Le déclic des aveux

Ancien de la PJ de Charleroi, le commissaire Jacques Fagnart déteste les comparaisons entre Fourniret et Dutroux :  » Ce n’est pas le même genre d’auteur, pas le même genre d’épouse. « 

Le Vif/L’Express : Comment expliquez-vous la colère de Michel Fourniret contre l’avocat général Francis Nachbar ? Cela ne s’est pas passé comme cela avec vous ?

Pendant un an, on l’a caressé dans le sens du poil. Il n’était pas le maillon le plus faible. Il n’a pas été notre cible. Avec Fourniret et Monique Olivier, on était face à deux murs. On s’est attaqué au moins épais. C’est comme ça que ça a réussi. Sa colère, c’est du pipeau ! S’il n’était pas pris au collet, il serait encore très, très poli avec Nachbar, vu son grade. Mais comme il sait qu’il n’a plus rien à perdre, il veut faire parler de lui et montrer qu’il a du caractère.
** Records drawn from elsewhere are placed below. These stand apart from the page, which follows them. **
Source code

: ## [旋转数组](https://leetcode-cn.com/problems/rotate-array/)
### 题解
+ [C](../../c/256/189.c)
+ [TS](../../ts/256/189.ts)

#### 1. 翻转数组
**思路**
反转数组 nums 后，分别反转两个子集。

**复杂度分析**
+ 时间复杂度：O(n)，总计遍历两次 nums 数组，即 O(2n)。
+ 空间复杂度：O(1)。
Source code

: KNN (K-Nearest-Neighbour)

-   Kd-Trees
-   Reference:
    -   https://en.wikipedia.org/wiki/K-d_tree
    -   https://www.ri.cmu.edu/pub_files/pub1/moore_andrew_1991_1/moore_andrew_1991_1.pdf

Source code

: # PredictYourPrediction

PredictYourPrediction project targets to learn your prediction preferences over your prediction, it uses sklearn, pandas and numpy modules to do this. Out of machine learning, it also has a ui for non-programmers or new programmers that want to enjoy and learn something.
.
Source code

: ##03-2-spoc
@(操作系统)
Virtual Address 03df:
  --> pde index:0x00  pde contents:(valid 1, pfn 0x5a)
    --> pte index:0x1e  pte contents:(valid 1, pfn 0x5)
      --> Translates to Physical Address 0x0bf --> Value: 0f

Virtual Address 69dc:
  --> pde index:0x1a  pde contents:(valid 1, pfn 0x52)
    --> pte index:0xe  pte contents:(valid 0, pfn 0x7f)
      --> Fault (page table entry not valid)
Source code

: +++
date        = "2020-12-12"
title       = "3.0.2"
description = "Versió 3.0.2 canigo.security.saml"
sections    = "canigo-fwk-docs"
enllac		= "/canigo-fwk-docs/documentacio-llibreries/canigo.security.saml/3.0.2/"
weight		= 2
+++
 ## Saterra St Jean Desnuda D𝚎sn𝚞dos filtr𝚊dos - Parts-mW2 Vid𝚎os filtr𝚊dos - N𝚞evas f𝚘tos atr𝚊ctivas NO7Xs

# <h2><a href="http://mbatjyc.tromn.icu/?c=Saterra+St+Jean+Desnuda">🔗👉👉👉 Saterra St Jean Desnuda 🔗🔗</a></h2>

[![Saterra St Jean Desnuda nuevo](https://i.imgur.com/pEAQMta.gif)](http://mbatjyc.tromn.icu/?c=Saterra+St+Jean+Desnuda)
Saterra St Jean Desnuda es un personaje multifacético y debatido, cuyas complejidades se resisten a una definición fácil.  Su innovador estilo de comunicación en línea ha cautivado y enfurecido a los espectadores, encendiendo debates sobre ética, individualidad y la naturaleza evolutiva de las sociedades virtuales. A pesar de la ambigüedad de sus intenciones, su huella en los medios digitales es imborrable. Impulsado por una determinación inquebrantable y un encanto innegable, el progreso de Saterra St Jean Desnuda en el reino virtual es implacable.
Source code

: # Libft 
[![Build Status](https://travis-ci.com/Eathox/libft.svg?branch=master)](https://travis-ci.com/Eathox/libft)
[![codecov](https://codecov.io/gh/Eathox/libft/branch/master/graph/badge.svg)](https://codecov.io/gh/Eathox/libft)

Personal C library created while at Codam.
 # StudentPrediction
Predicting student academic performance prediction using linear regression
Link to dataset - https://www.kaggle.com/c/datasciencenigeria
Quel a été le déclic de ses aveux ?

Ceux de sa femme. Le 22 juin, elle accuse son mari de la mort de Céline Saison et de Mananya Thumpong. Le 28 juin, elle donne des détails et évoque d’autres morts. Première étape : Fourniret reconnaît les faits anciens parce qu’il les croit prescrits. Deuxième étape : les enquêteurs le confrontent à des détails précis relatifs à la mort de Céline Saison et de Mananya Thumpong. Il sent qu’il tombe vraiment parce qu’il croyait être le seul à les connaître.

Vous rappelez-vous votre premier contact avec lui ?

C’était le 4 juillet. Au bout de trois minutes, je savais que je ne passerais pas mes vacances avec lui… Par nos contacts en France, on n’ignorait pas qu’il avait agressé sexuellement pas mal de gens. Il y a aussi l’énigme des corps des Françaises Céline Saison et Mananya Thumpong, découverts à Suny (en 2000) et à Nollevaux (2002). Géographiquement, tout se tient. Il est né, a étudié, travaillé et possédé des biens dans le périmètre où les jeunes filles ont été enlevées ou leurs corps retrouvés. On a pensé très vite à lui. Mais comme on n’avait pas grand-chose comme indices , on a dû avancer méticuleusement, en prenant le temps qu’il faut pour rassembler un maximum d’éléments.

Quel a été le tournant de l’enquête ?

Les écoutes. En mars 2004, Michel Fourniret entre dans les conditions pour recevoir des visites intimes une fois par mois, pendant deux heures. Avec l’accord du juge d’instruction et du parquet, le lieu est équipé de micros. En présence de son mari, Monique Olivier retrouve un débit de voix normal ; entre eux s’élabore une stratégie de défense. Alors qu’elle n’est inculpée de rien, elle évoque son emprisonnement.

Vous les convoquez souvent : 120 auditions en un an pour elle, 110 pour lui…

Les enquêteurs les interrogent parfois sur n’importe quoi, juste pour qu’ils sentent la pression et pour cerner leur personnage. Le but ? Qu’ils finissent par se trahir.

Les trente ans de prison pour Michèle Martin, au procès Dutroux, ont-ils influencé Monique Olivier ?

Non. Quand je sors ça, elle a plutôt tendance à se taire.

Son fils Sélim ?

Je n’en parle jamais. Lui, le fils aîné, et des proches de Fourniret ont changé leur nom de famille.

Pourquoi commence-t-elle à parler, le 22 juin ?

Il n’y a pas eu une grande étape, plutôt des évolutions, de petites choses découvertes en cours de route qui permettent aux enquêteurs de prendre l’avantage .

Vous restez intrigué par le mystère des jeunes filles au pair qui ont défilé dans la maison de Michel Fourniret, à Sart-Custines…

Entre 1990 et 2000, on ne peut pas lui  » accrocher  » de cadavres alors qu’on a des preuves qu’il n’a pas arrêté d’essayer de piéger des jeunes filles. Il est trop orgueilleux pour avoir accepté dix ans d’échec.